### TRAVAIL À FAIRE
[a] D'après l'extrait choisi, pourquoi la période des Rogations est-elle un moment où il faut protéger les récoltes par des rites ambulatoires ? Répondez en une à trois phrases.
[b] Traduisez en anglais cette phrase de l'extrait choisi : « Différentes pistes demandent à être explorées, au risque de la perte et de la confusion. »

Publié le 10 avril 2025 par Les Alluvions.com

"J'ai adoré Bourges et sa cathédrale, les jardins de l'archevêché, les vieilles rues médiévales, son atmosphère balzacienne. Un côté confidentiel et relégué, comme esseulé au milieu de la carte de France. Elle reste pour moi l'une des villes les plus attachantes de ce pays."

Jean-Paul Kauffmann, L'Accident, p. 265

Ces dernières semaines, les thèmes et les motifs s'entrelacent au point qu'il m'est difficile de présenter un tableau clair de la situation. Différentes pistes demandent à être explorées, au risque de la perte et de la confusion. Après l'épisode de l’œil de Pierre Chanteau et de la poussière de Pierre Soulages, je dois en quelque sorte rebrousser chemin et revenir sur ce thème des Rogations suscité par la lecture de L'Accident de Jean-Paul Kauffmann.

Les Rogations furent en effet au cœur d'un article ancien de Fragments de géographie sacrée, écrit par l'ami Robin Plackert. Il citait déjà Philippe Walter, qui les présentait comme une fête agraire où, par « des rites ambulatoires, il s'agit de protéger les récoltes en pleine croissance non seulement à un moment critique de l'année où les risques de gelée n'ont pas encore disparu mais également à une période où la sécheresse peut être dramatique. C'est la saison très redoutée de la lune rousse dont on souligne encore les méfaits dans certains terroirs. Le roux et la rouille* sont d'ailleurs l'aspect dominant de toute la période des Rogations ; ils sont au cœur de ce mythe saisonnier. On notera cependant les silences ou les faiblesses de l'explication liturgique sur certains détails de la fête ( les dragons processionnels ou la triade festive par exemple). » (Mythologie chrétienne, Imago, 2005, p.136)

### DONNÉES RÉPERTORIÉES
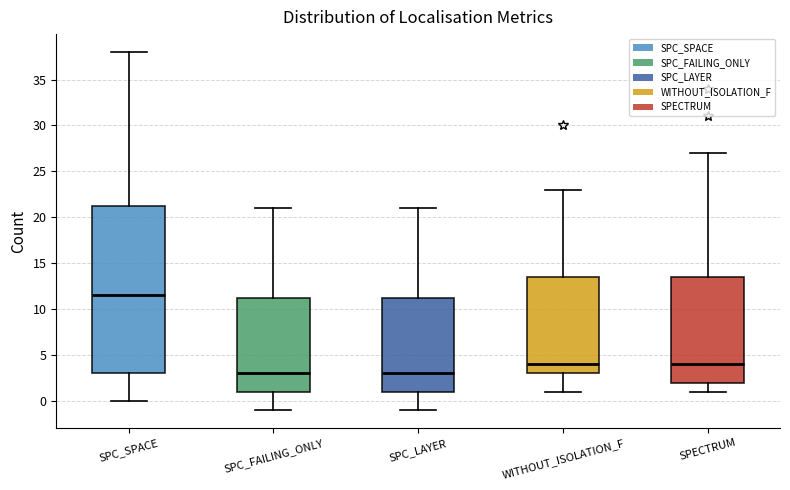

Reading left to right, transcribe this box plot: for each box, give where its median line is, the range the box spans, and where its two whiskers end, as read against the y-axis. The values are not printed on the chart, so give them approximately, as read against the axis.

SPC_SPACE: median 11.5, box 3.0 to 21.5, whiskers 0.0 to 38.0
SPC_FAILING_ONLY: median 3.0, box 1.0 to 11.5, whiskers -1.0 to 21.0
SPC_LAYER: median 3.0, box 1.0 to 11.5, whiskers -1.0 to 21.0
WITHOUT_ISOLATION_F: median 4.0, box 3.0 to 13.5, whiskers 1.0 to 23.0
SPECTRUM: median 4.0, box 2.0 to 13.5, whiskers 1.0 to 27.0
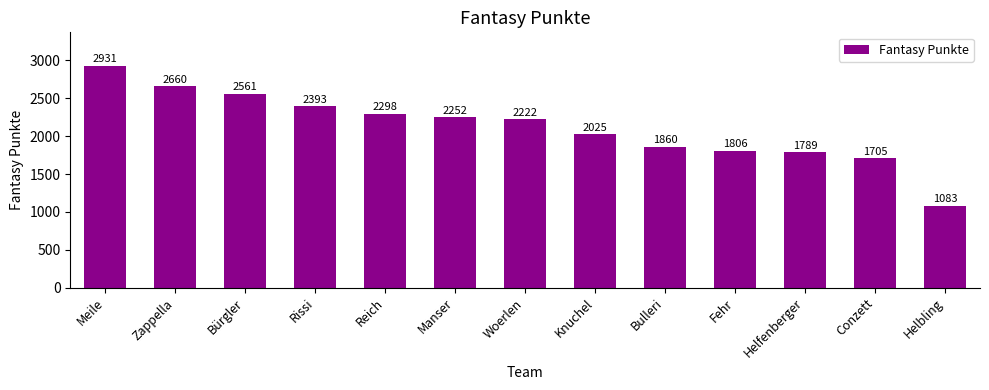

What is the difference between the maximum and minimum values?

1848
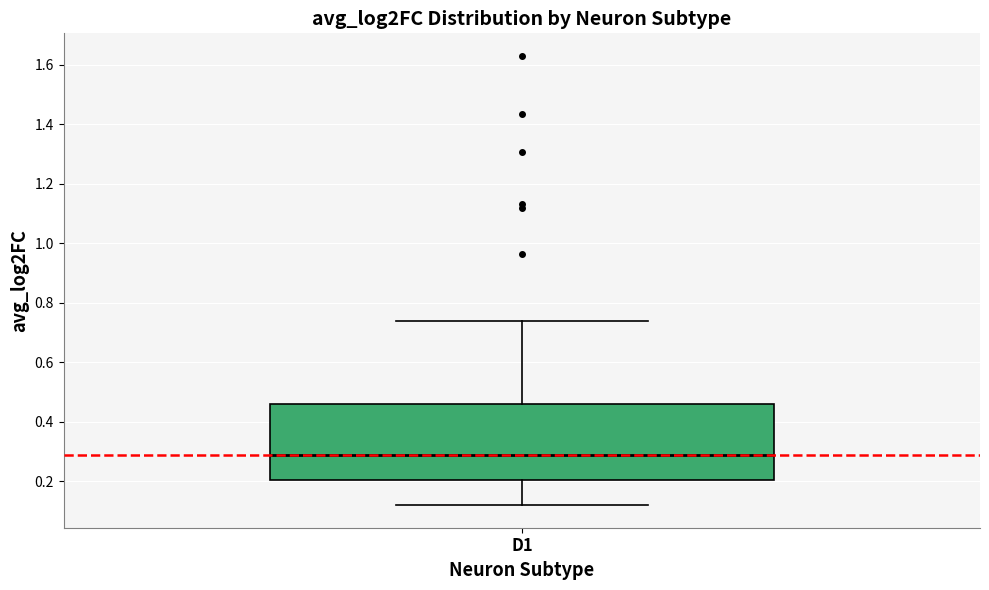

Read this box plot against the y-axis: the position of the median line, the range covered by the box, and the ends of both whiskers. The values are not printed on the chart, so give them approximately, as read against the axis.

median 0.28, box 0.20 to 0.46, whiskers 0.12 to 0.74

* * *

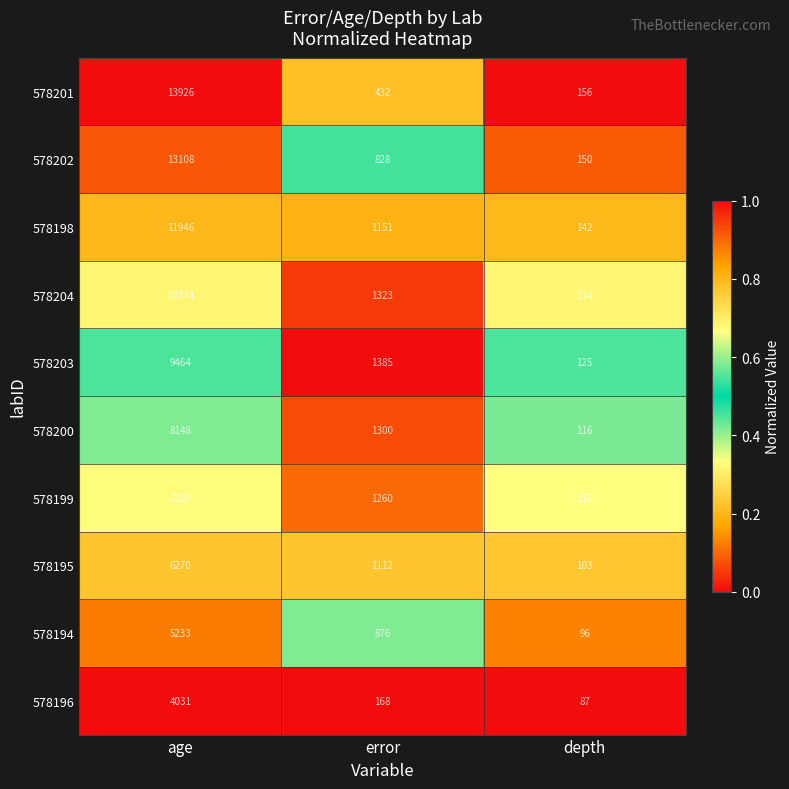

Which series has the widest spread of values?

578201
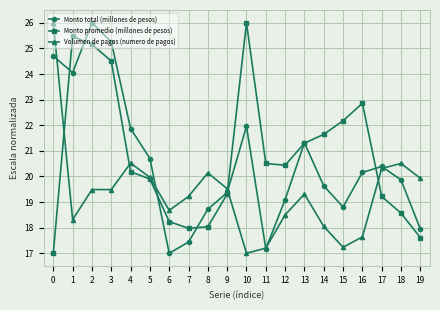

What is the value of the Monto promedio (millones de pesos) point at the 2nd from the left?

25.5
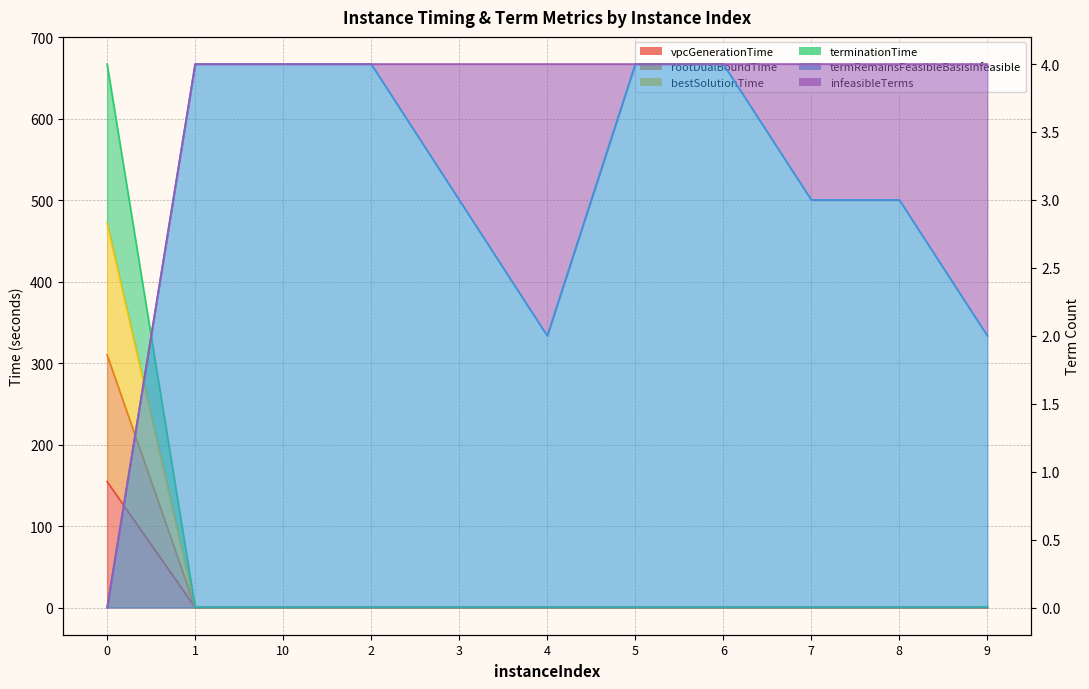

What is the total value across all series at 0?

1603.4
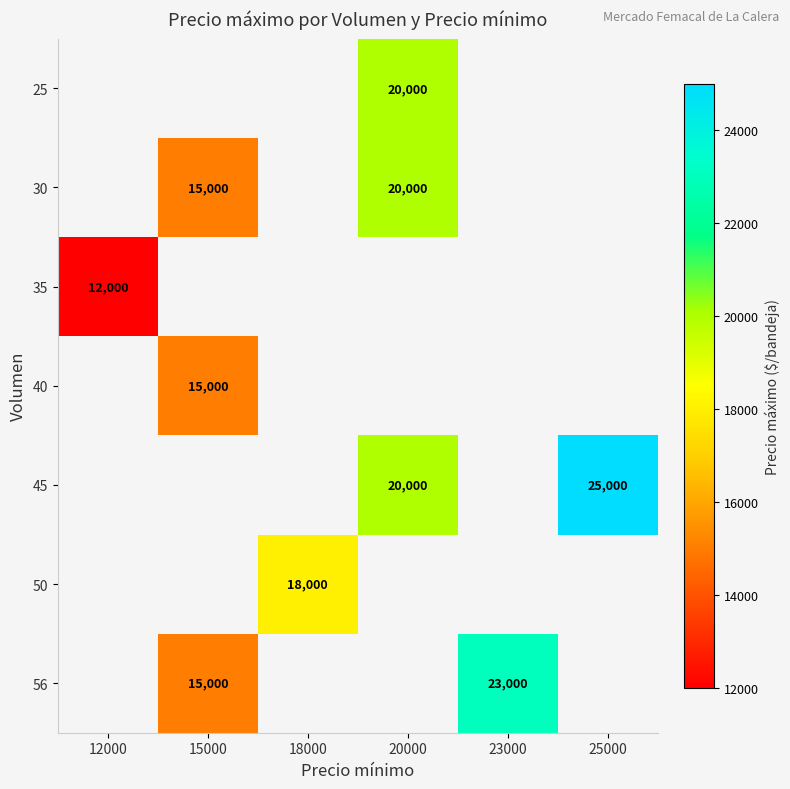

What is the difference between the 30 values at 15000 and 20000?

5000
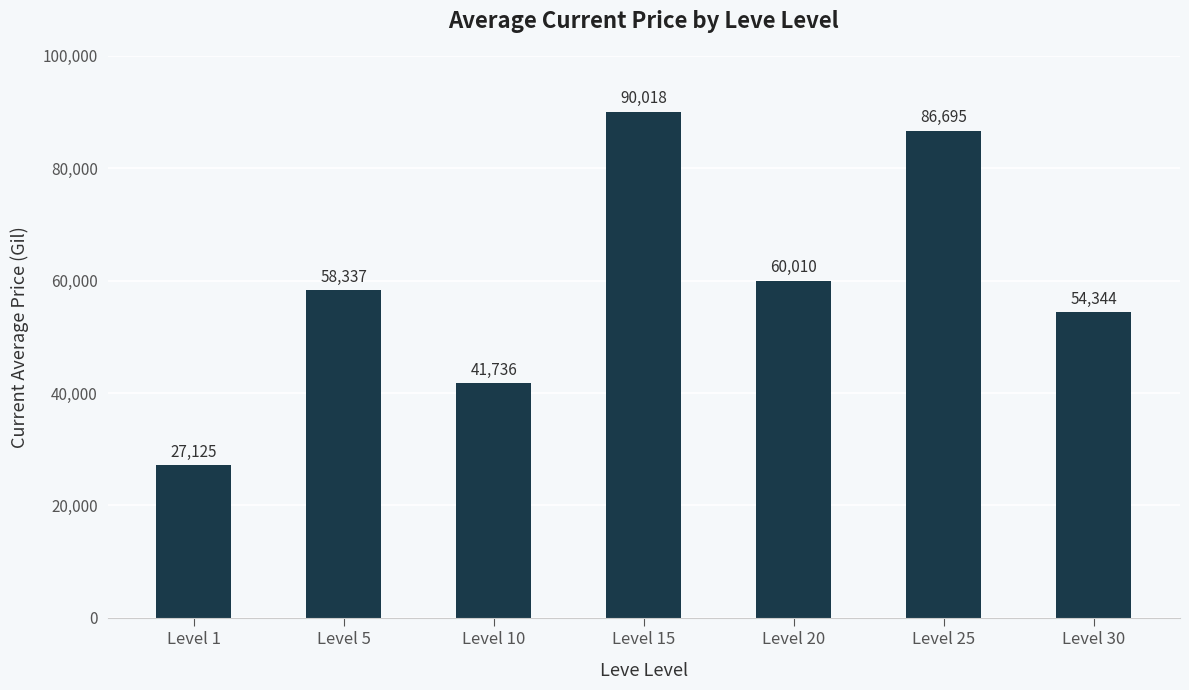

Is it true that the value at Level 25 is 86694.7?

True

--

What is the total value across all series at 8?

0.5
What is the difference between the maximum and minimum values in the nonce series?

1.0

### RÉPONSES NUMÉROTÉES
[a] Les récoltes sont alors en pleine croissance, à un moment critique de l'année où les risques de gelée n'ont pas encore disparu. C'est aussi une période où la sécheresse peut être dramatique, la saison très redoutée de la lune rousse.

[b] Various paths call for exploration, at the risk of loss and confusion.